La Giornata dei missionari martiri viene celebrata il 24 marzo di ogni anno, nell’anniversario della morte avvenuta per mano violenta dell’arcivescovo Oscar Romero, nel 1980 a El Salvador. “Romero è un santo dei nostri giorni. Così come è successo a lui, ancora oggi ci ammazziamo tra cristiani. Di fazioni diverse, ma tutti cristiani. Così come è successo in Europa e oggi succede in Ucraina: tra cristiani continuiamo ad ammazzarci, a non mostrare il volto dell’amore che deve trionfare”.

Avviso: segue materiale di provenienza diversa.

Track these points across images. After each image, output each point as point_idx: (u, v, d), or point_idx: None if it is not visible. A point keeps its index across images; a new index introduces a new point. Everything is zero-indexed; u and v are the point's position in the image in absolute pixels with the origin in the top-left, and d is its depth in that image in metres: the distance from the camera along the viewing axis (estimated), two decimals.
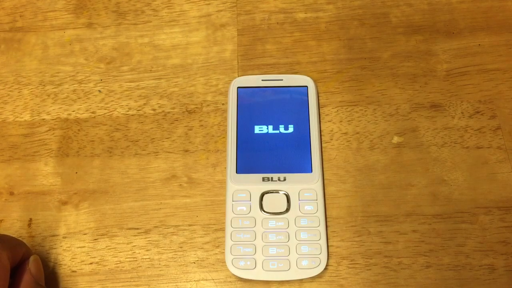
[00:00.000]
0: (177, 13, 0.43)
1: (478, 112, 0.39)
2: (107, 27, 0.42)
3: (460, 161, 0.37)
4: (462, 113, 0.39)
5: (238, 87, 0.39)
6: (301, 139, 0.37)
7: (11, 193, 0.38)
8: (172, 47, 0.42)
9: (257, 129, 0.37)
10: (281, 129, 0.37)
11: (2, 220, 0.37)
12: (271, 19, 0.42)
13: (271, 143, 0.37)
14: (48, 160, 0.38)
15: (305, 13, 0.42)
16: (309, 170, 0.36)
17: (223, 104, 0.39)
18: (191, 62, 0.41)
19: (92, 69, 0.41)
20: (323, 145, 0.38)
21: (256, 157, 0.37)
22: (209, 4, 0.43)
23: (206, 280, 0.35)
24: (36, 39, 0.42)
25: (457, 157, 0.37)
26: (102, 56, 0.41)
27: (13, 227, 0.37)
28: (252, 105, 0.38)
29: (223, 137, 0.38)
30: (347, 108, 0.39)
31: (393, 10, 0.42)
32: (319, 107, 0.39)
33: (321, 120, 0.39)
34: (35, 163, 0.38)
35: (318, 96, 0.39)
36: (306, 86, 0.39)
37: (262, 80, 0.39)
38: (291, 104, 0.38)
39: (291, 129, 0.37)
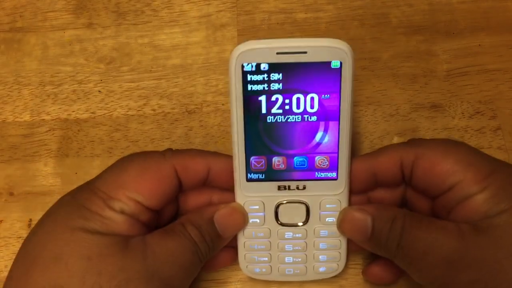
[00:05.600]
0: (177, 13, 0.43)
1: (478, 112, 0.39)
2: (107, 28, 0.42)
3: None
4: (462, 113, 0.38)
5: (243, 64, 0.28)
6: (327, 137, 0.29)
7: (11, 194, 0.38)
8: (172, 47, 0.42)
9: (271, 125, 0.29)
10: (302, 124, 0.29)
11: (2, 220, 0.37)
12: (271, 19, 0.42)
13: (288, 142, 0.29)
14: (48, 161, 0.38)
15: (305, 13, 0.42)
16: (335, 175, 0.30)
17: (223, 104, 0.39)
18: (191, 62, 0.41)
19: (92, 69, 0.41)
20: None
21: (270, 160, 0.29)
22: (209, 4, 0.43)
23: (206, 280, 0.34)
24: (36, 39, 0.42)
25: None
26: (102, 57, 0.41)
27: (13, 227, 0.37)
28: (263, 91, 0.28)
29: (223, 138, 0.38)
30: None
31: (393, 10, 0.42)
32: (353, 91, 0.28)
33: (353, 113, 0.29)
34: (35, 164, 0.38)
35: (354, 74, 0.28)
36: (340, 61, 0.27)
37: (278, 53, 0.27)
38: (317, 87, 0.28)
39: (314, 124, 0.29)
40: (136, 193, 0.28)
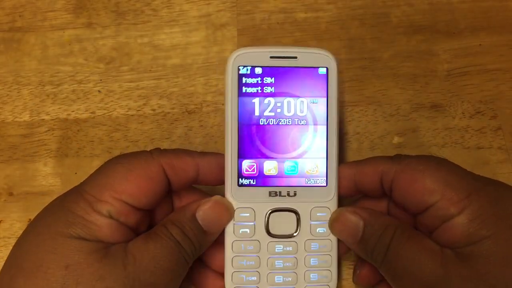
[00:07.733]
0: (177, 13, 0.43)
1: (478, 112, 0.38)
2: (106, 27, 0.42)
3: (461, 161, 0.36)
4: (463, 113, 0.38)
5: (239, 67, 0.30)
6: (316, 141, 0.31)
7: (11, 194, 0.37)
8: (172, 47, 0.41)
9: (263, 127, 0.30)
10: (292, 127, 0.31)
11: (2, 220, 0.37)
12: (271, 19, 0.42)
13: (279, 146, 0.30)
14: (48, 161, 0.38)
15: (305, 13, 0.42)
16: (324, 182, 0.31)
17: (223, 104, 0.39)
18: (191, 62, 0.41)
19: (92, 69, 0.41)
20: None
21: (262, 164, 0.30)
22: (209, 4, 0.43)
23: None
24: (36, 39, 0.42)
25: (457, 157, 0.37)
26: (101, 56, 0.41)
27: (13, 227, 0.37)
28: (257, 94, 0.30)
29: (223, 138, 0.38)
30: (347, 109, 0.39)
31: (393, 10, 0.42)
32: (339, 96, 0.31)
33: (343, 117, 0.33)
34: (35, 164, 0.38)
35: (339, 81, 0.31)
36: (326, 67, 0.30)
37: (271, 57, 0.30)
38: (306, 92, 0.30)
39: (304, 128, 0.31)
40: (123, 193, 0.27)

“Questa veglia serve a noi – ha concluso Caiazzo – ma porterà benefici a tanti fratelli e sorelle, giovani, che hanno difficoltà a testimoniare il loro essere cristiani. A Matera ho incontrato un giovane pachistano: mi diceva della sua difficoltà a tornare in patria, perché cristiano. ‘Se ritorno, mi uccidono’, mi ha detto. In tanti posti del mondo è difficile essere cristiani. Eppure, è in questi Paesi che il cristianesimo è giovane e fa sentire la freschezza del Vangelo, sempre attuale, sempre vero. Un messaggio che non passa mai. Non è importante quanti siamo, è importante come viviamo le cose…”.